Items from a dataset
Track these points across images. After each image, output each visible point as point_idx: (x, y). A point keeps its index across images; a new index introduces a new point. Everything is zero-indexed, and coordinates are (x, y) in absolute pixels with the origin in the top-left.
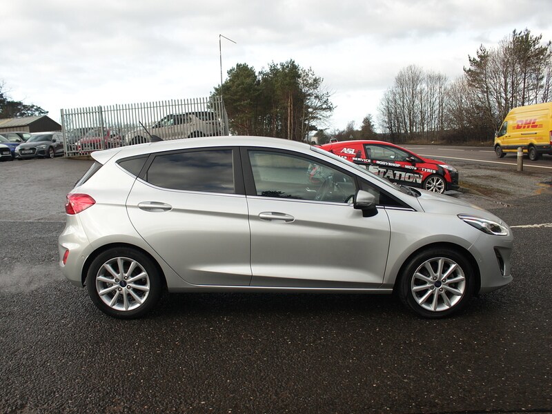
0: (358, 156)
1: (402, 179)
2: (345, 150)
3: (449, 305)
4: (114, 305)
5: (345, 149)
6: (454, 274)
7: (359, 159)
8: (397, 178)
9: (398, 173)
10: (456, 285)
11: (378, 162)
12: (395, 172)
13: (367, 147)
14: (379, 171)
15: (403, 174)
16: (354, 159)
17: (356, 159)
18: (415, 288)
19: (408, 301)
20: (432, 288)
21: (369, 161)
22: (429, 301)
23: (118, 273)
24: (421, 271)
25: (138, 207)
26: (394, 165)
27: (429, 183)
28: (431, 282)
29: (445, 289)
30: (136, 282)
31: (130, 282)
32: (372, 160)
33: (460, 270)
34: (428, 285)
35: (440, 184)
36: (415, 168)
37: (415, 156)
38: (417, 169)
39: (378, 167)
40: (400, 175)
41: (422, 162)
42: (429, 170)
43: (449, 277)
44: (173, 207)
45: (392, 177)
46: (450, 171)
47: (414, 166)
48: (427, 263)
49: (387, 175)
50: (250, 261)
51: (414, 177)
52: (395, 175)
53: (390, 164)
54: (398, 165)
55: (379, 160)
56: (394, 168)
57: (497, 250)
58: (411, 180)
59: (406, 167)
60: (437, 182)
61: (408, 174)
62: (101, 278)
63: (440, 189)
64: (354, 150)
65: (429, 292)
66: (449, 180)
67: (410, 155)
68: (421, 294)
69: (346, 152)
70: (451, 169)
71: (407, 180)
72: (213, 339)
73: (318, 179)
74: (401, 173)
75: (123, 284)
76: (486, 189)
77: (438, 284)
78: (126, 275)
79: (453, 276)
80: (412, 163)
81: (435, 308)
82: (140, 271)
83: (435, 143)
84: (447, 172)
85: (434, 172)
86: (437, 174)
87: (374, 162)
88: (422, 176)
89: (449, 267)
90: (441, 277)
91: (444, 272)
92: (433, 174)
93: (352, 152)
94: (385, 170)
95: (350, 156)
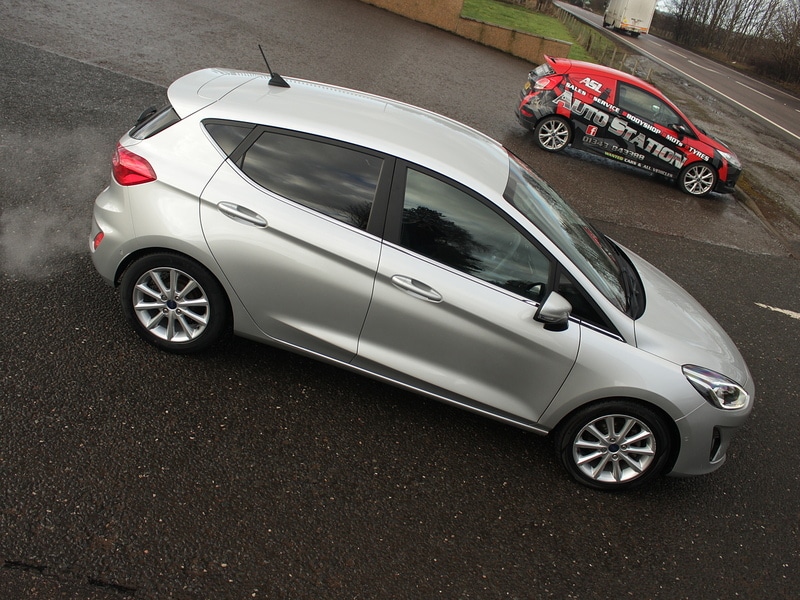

---

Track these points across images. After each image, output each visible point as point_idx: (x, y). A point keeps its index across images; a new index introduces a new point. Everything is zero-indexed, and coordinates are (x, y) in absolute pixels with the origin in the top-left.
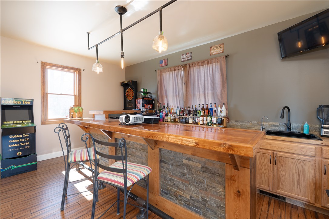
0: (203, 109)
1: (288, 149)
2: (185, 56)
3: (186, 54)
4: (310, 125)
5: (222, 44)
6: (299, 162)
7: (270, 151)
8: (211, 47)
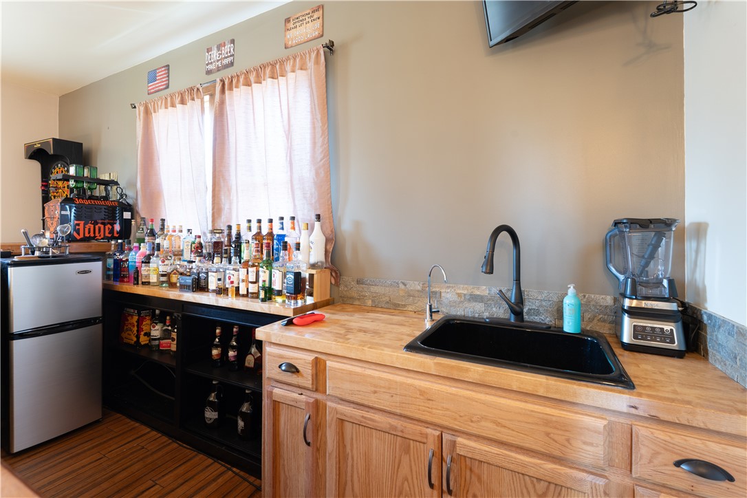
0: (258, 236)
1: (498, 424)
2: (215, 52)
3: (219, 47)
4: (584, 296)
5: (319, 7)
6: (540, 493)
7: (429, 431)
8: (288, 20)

* * *

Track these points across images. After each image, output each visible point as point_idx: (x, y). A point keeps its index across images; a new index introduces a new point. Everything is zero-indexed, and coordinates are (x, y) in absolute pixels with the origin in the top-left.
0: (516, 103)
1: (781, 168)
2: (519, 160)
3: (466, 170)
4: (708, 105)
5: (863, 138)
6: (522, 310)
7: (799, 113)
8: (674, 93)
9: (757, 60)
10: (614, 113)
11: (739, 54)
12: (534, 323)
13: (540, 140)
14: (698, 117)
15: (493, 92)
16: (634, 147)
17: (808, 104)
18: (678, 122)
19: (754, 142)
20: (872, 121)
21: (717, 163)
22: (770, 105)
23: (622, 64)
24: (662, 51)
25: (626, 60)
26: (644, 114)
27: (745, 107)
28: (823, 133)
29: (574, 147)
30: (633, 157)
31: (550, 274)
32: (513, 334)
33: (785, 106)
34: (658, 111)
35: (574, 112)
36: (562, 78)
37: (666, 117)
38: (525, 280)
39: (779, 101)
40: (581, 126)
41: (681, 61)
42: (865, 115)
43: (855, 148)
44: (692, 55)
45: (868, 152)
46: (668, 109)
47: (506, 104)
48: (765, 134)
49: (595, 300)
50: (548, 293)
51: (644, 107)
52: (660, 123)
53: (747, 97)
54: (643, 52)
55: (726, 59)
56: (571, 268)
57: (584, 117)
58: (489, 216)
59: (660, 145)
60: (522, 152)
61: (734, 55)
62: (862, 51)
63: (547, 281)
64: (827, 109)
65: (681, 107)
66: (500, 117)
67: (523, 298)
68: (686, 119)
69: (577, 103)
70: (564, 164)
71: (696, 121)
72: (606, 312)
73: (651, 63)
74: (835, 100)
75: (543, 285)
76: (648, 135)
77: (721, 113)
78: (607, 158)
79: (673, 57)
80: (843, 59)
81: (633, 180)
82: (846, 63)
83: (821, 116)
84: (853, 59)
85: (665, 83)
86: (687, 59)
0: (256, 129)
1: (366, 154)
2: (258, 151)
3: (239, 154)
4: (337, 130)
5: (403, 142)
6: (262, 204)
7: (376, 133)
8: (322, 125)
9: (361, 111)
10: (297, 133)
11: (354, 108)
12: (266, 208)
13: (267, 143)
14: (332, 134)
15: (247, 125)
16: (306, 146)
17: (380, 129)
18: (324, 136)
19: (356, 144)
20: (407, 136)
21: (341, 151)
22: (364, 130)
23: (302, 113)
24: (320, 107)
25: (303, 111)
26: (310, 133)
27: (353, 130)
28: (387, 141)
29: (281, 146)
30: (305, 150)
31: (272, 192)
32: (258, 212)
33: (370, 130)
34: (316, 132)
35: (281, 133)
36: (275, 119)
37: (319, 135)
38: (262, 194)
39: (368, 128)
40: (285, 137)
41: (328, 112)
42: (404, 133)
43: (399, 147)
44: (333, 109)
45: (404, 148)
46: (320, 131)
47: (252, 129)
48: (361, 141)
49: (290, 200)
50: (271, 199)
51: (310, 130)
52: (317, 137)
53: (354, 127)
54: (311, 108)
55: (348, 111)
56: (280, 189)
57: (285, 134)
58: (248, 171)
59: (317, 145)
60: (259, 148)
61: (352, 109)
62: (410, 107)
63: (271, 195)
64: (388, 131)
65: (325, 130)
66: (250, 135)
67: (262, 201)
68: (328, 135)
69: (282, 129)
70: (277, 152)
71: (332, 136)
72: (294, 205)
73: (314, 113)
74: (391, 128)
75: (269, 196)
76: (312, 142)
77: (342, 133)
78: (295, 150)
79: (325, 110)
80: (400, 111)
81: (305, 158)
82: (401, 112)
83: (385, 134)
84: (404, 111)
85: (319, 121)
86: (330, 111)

◆ What is expected: Give back the records above exactly, limited to the lines between the one holding "73: (318, 179)" and the one holding "95: (350, 156)", inclusive.

◆ Reply to the task:
73: (318, 179)
74: (401, 173)
75: (123, 284)
76: (486, 189)
77: (438, 284)
78: (126, 275)
79: (453, 276)
80: (412, 163)
81: (435, 308)
82: (140, 271)
83: (435, 143)
84: (447, 172)
85: (434, 172)
86: (437, 174)
87: (374, 162)
88: (422, 176)
89: (449, 267)
90: (441, 277)
91: (444, 272)
92: (433, 174)
93: (352, 152)
94: (385, 170)
95: (350, 156)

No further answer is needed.